Long, strange trip for ‘Amateurs’
Movies occasionally miss their planned release dates: Thanks to production delays, “Titanic” arrived in theaters half a year late, and it hardly suffered. But “The Amateurs” may hold the record for the most postponements -- the Jeff Bridges comedy has had no fewer than six release dates, all of which have come and gone.
After so many false starts, “The Amateurs” finally arrives in theaters today, opening in Los Angeles and Dallas.
“We’re all just happy it’s going to be projected on some screens,” says writer-director Mike Traeger, who made his directorial debut on the movie. “I am managing to block out all the negatives and am really glad it’s happening.”
When a movie ends up in an endless holding pattern circling the multiplex, it’s natural to assume the film itself is to blame. But in the case of “The Amateurs,” it was always the film’s distributor that was the hindrance.
When French producer Philippe Martinez landed in Hollywood two years ago, he promised to bring new passion to independent movie distribution. In short order, his Bauer Martinez Studios financed or acquired a number of movies: Richard Gere’s “The Flock,” Christian Bale’s “Harsh Times,” Michelle Pfeiffer’s “I Could Never Be Your Woman,” Calista Flockhart’s “Fragile,” the sequel “Van Wilder: The Rise of Taj” and “The Amateurs.”
“Harsh Times” and “Van Wilder” received desultory releases, but the rest of the Bauer Martinez slate lay fallow as the company fought off insolvency. With unpaid bills inundating the upstart studio (the company never paid the more than $850,000 it owed the financiers of “The Amateurs”), Bauer Martinez scheduled -- and then abandoned -- all of its “Amateurs” release dates, the first of which was November 2005.
Throughout 2006, new release dates came and went like pages on a calendar, as “Amateurs” producer Aaron Ryder tried to transfer the film to a new distributor.
“I spent an entire year with the lawyers trying to get it out of there,” Ryder says. It wasn’t just Bauer Martinez that Ryder had to deal with; the company had sold pay-television rights to Showtime and home video rights to the Weinstein Co. (The movie already has been released theatrically in Australia, England and Sweden.)
Eventually, Ryder was able to transfer the film’s theatrical rights to First Look Studios, a small independent distributor that released Michael Douglas’ “King of California” this year.
“The Amateurs” follows a group of small-town nobodies who, under the leadership of Bridges’ Andy Sargentee, decide their path to fame and fortune rests with making an adult film.
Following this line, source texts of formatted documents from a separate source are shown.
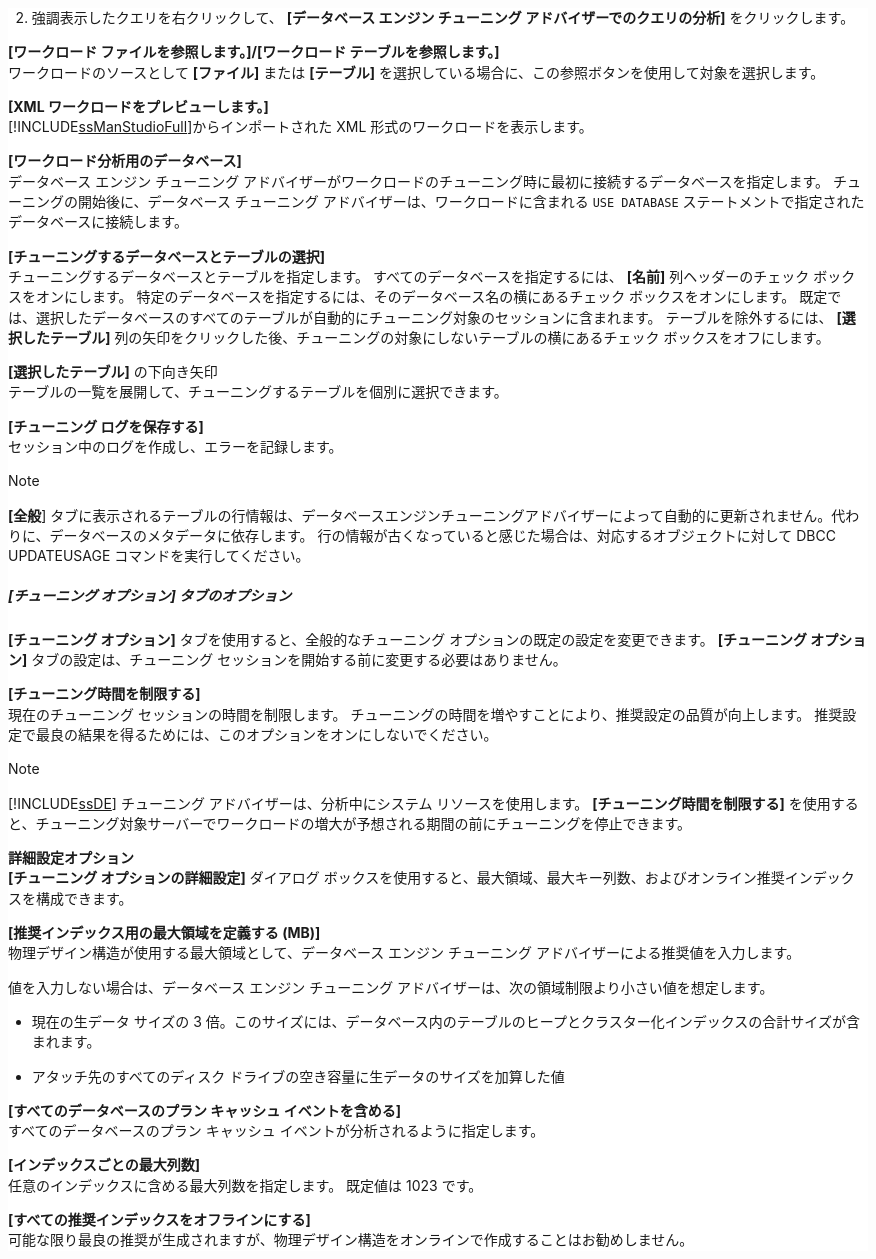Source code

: 2.  強調表示したクエリを右クリックして、 **[データベース エンジン チューニング アドバイザーでのクエリの分析]** をクリックします。  
  
 **[ワークロード ファイルを参照します。]/[ワークロード テーブルを参照します。]**  
 ワークロードのソースとして **[ファイル]** または **[テーブル]** を選択している場合に、この参照ボタンを使用して対象を選択します。  
  
 **[XML ワークロードをプレビューします。]**  
 [!INCLUDE[ssManStudioFull](../../includes/ssmanstudiofull-md.md)]からインポートされた XML 形式のワークロードを表示します。  
  
 **[ワークロード分析用のデータベース]**  
 データベース エンジン チューニング アドバイザーがワークロードのチューニング時に最初に接続するデータベースを指定します。 チューニングの開始後に、データベース チューニング アドバイザーは、ワークロードに含まれる `USE DATABASE` ステートメントで指定されたデータベースに接続します。  
  
 **[チューニングするデータベースとテーブルの選択]**  
 チューニングするデータベースとテーブルを指定します。 すべてのデータベースを指定するには、 **[名前]** 列ヘッダーのチェック ボックスをオンにします。 特定のデータベースを指定するには、そのデータベース名の横にあるチェック ボックスをオンにします。 既定では、選択したデータベースのすべてのテーブルが自動的にチューニング対象のセッションに含まれます。 テーブルを除外するには、 **[選択したテーブル]** 列の矢印をクリックした後、チューニングの対象にしないテーブルの横にあるチェック ボックスをオフにします。  
  
 **[選択したテーブル]** の下向き矢印  
 テーブルの一覧を展開して、チューニングするテーブルを個別に選択できます。  
  
 **[チューニング ログを保存する]**  
 セッション中のログを作成し、エラーを記録します。  
  
> [!NOTE]  
>  **[全般**] タブに表示されるテーブルの行情報は、データベースエンジンチューニングアドバイザーによって自動的に更新されません。代わりに、データベースのメタデータに依存します。 行の情報が古くなっていると感じた場合は、対応するオブジェクトに対して DBCC UPDATEUSAGE コマンドを実行してください。  
  
##### <a name="tuning-tab-options"></a>[チューニング オプション] タブのオプション  
 **[チューニング オプション]** タブを使用すると、全般的なチューニング オプションの既定の設定を変更できます。 **[チューニング オプション]** タブの設定は、チューニング セッションを開始する前に変更する必要はありません。  
  
 **[チューニング時間を制限する]**  
 現在のチューニング セッションの時間を制限します。 チューニングの時間を増やすことにより、推奨設定の品質が向上します。 推奨設定で最良の結果を得るためには、このオプションをオンにしないでください。  
  
> [!NOTE]  
>  [!INCLUDE[ssDE](../../includes/ssde-md.md)] チューニング アドバイザーは、分析中にシステム リソースを使用します。 **[チューニング時間を制限する]** を使用すると、チューニング対象サーバーでワークロードの増大が予想される期間の前にチューニングを停止できます。  
  
 **詳細設定オプション**  
 **[チューニング オプションの詳細設定]** ダイアログ ボックスを使用すると、最大領域、最大キー列数、およびオンライン推奨インデックスを構成できます。  
  
 **[推奨インデックス用の最大領域を定義する (MB)]**  
 物理デザイン構造が使用する最大領域として、データベース エンジン チューニング アドバイザーによる推奨値を入力します。  
  
 値を入力しない場合は、データベース エンジン チューニング アドバイザーは、次の領域制限より小さい値を想定します。  
  
-   現在の生データ サイズの 3 倍。このサイズには、データベース内のテーブルのヒープとクラスター化インデックスの合計サイズが含まれます。  
  
-   アタッチ先のすべてのディスク ドライブの空き容量に生データのサイズを加算した値  
  
 **[すべてのデータベースのプラン キャッシュ イベントを含める]**  
 すべてのデータベースのプラン キャッシュ イベントが分析されるように指定します。  
  
 **[インデックスごとの最大列数]**  
 任意のインデックスに含める最大列数を指定します。 既定値は 1023 です。  
  
 **[すべての推奨インデックスをオフラインにする]**  
 可能な限り最良の推奨が生成されますが、物理デザイン構造をオンラインで作成することはお勧めしません。  
  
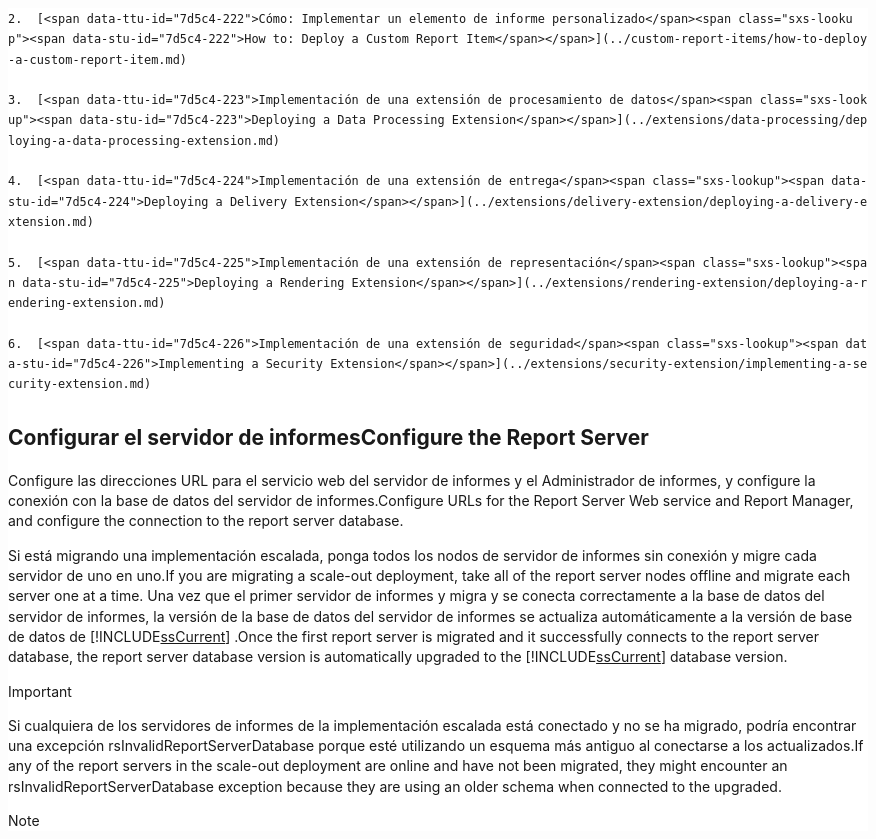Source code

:     2.  [<span data-ttu-id="7d5c4-222">Cómo: Implementar un elemento de informe personalizado</span><span class="sxs-lookup"><span data-stu-id="7d5c4-222">How to: Deploy a Custom Report Item</span></span>](../custom-report-items/how-to-deploy-a-custom-report-item.md)  
  
    3.  [<span data-ttu-id="7d5c4-223">Implementación de una extensión de procesamiento de datos</span><span class="sxs-lookup"><span data-stu-id="7d5c4-223">Deploying a Data Processing Extension</span></span>](../extensions/data-processing/deploying-a-data-processing-extension.md)  
  
    4.  [<span data-ttu-id="7d5c4-224">Implementación de una extensión de entrega</span><span class="sxs-lookup"><span data-stu-id="7d5c4-224">Deploying a Delivery Extension</span></span>](../extensions/delivery-extension/deploying-a-delivery-extension.md)  
  
    5.  [<span data-ttu-id="7d5c4-225">Implementación de una extensión de representación</span><span class="sxs-lookup"><span data-stu-id="7d5c4-225">Deploying a Rendering Extension</span></span>](../extensions/rendering-extension/deploying-a-rendering-extension.md)  
  
    6.  [<span data-ttu-id="7d5c4-226">Implementación de una extensión de seguridad</span><span class="sxs-lookup"><span data-stu-id="7d5c4-226">Implementing a Security Extension</span></span>](../extensions/security-extension/implementing-a-security-extension.md)  
  
##  <a name="configure-the-report-server"></a><a name="bkmk_configure_reportserver"></a> <span data-ttu-id="7d5c4-227">Configurar el servidor de informes</span><span class="sxs-lookup"><span data-stu-id="7d5c4-227">Configure the Report Server</span></span>  
 <span data-ttu-id="7d5c4-228">Configure las direcciones URL para el servicio web del servidor de informes y el Administrador de informes, y configure la conexión con la base de datos del servidor de informes.</span><span class="sxs-lookup"><span data-stu-id="7d5c4-228">Configure URLs for the Report Server Web service and Report Manager, and configure the connection to the report server database.</span></span>  
  
 <span data-ttu-id="7d5c4-229">Si está migrando una implementación escalada, ponga todos los nodos de servidor de informes sin conexión y migre cada servidor de uno en uno.</span><span class="sxs-lookup"><span data-stu-id="7d5c4-229">If you are migrating a scale-out deployment, take all of the report server nodes offline and migrate each server one at a time.</span></span> <span data-ttu-id="7d5c4-230">Una vez que el primer servidor de informes y migra y se conecta correctamente a la base de datos del servidor de informes, la versión de la base de datos del servidor de informes se actualiza automáticamente a la versión de base de datos de [!INCLUDE[ssCurrent](../../includes/sscurrent-md.md)] .</span><span class="sxs-lookup"><span data-stu-id="7d5c4-230">Once the first report server is migrated and it successfully connects to the report server database, the report server database version is automatically upgraded to the [!INCLUDE[ssCurrent](../../includes/sscurrent-md.md)] database version.</span></span>  
  
> [!IMPORTANT]  
>  <span data-ttu-id="7d5c4-231">Si cualquiera de los servidores de informes de la implementación escalada está conectado y no se ha migrado, podría encontrar una excepción rsInvalidReportServerDatabase porque esté utilizando un esquema más antiguo al conectarse a los actualizados.</span><span class="sxs-lookup"><span data-stu-id="7d5c4-231">If any of the report servers in the scale-out deployment are online and have not been migrated, they might encounter an rsInvalidReportServerDatabase exception because they are using an older schema when connected to the upgraded.</span></span>  
  
> [!NOTE]  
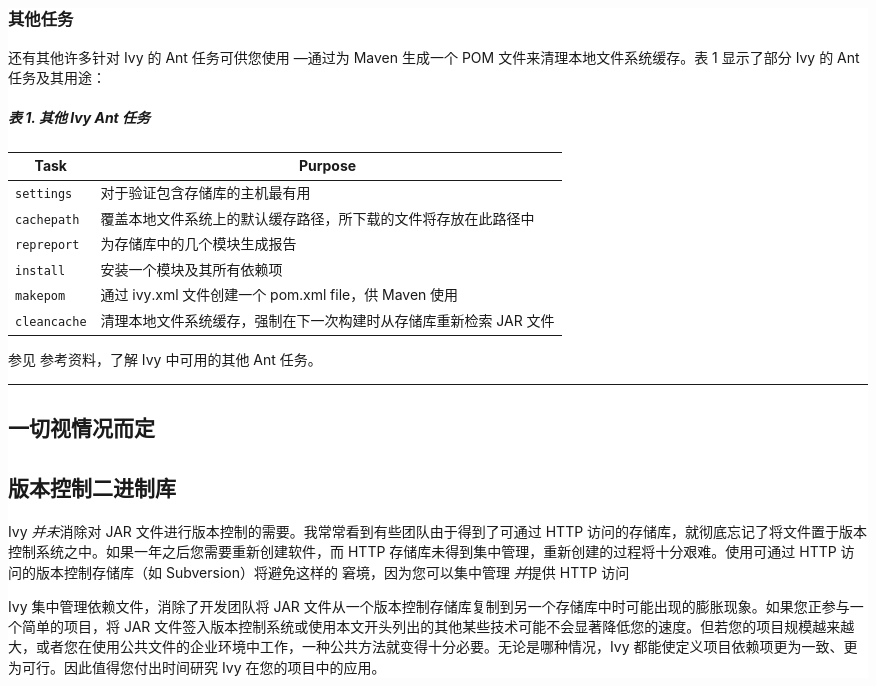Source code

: ### 其他任务

还有其他许多针对 Ivy 的 Ant 任务可供您使用 —通过为 Maven 生成一个 POM 文件来清理本地文件系统缓存。表 1 显示了部分 Ivy 的 Ant 任务及其用途：

##### 表 1\. 其他 Ivy Ant 任务

| Task | Purpose |
| --- | --- |
| `settings` | 对于验证包含存储库的主机最有用 |
| `cachepath` | 覆盖本地文件系统上的默认缓存路径，所下载的文件将存放在此路径中 |
| `repreport` | 为存储库中的几个模块生成报告 |
| `install` | 安装一个模块及其所有依赖项 |
| `makepom` | 通过 ivy.xml 文件创建一个 pom.xml file，供 Maven 使用 |
| `cleancache` | 清理本地文件系统缓存，强制在下一次构建时从存储库重新检索 JAR 文件 |

参见 参考资料，了解 Ivy 中可用的其他 Ant 任务。

* * *

## 一切视情况而定

## 版本控制二进制库

Ivy *并未*消除对 JAR 文件进行版本控制的需要。我常常看到有些团队由于得到了可通过 HTTP 访问的存储库，就彻底忘记了将文件置于版本控制系统之中。如果一年之后您需要重新创建软件，而 HTTP 存储库未得到集中管理，重新创建的过程将十分艰难。使用可通过 HTTP 访问的版本控制存储库（如 Subversion）将避免这样的 窘境，因为您可以集中管理 *并*提供 HTTP 访问

Ivy 集中管理依赖文件，消除了开发团队将 JAR 文件从一个版本控制存储库复制到另一个存储库中时可能出现的膨胀现象。如果您正参与一个简单的项目，将 JAR 文件签入版本控制系统或使用本文开头列出的其他某些技术可能不会显著降低您的速度。但若您的项目规模越来越大，或者您在使用公共文件的企业环境中工作，一种公共方法就变得十分必要。无论是哪种情况，Ivy 都能使定义项目依赖项更为一致、更为可行。因此值得您付出时间研究 Ivy 在您的项目中的应用。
Sargentee’s amateur porn filmmaking team includes Ted Danson, Tim Blake Nelson, Joe Pantoliano, William Fichtner and Patrick Fugit. The movie concludes with a meta ending almost as strange as the real film’s path to the screen.
“It’s almost the same story of the film,” Ryder says. “It was in their failure that they succeeded, and it’s not unlike what has happened to us.”
Despite the countless false “Amateurs” starts, Traeger and Ryder say the film’s cast has remained supportive. “It’s remarkable how these people feel about the film -- they never stopped calling about it,” Ryder says. “You couldn’t ask for more loyalty.”
Bridges will join Ryder for a question-and-answer session in Dallas, while Traeger will be joined by Danson, Fichtner and Pantoliano for a similar panel after the film’s 7:35 p.m. screening at the Landmark in Los Angeles.
With a limited marketing campaign, First Look is targeting fans of Bridges’ “The Big Lebowski” and relying on as much free media as possible. “This is an all-star indie cast,” says Brooke Ford, First Look’s marketing head. “And we really think this is the little engine that could.”
Traeger is confident that now that audiences can finally see the film, they will discover that “The Amateurs” is a lot of fun.
“After you’ve taken this ride, you just have to be thankful it’s coming out,” says Traeger, who hasn’t made another movie since. “Right now, I am willing to believe anything is possible.”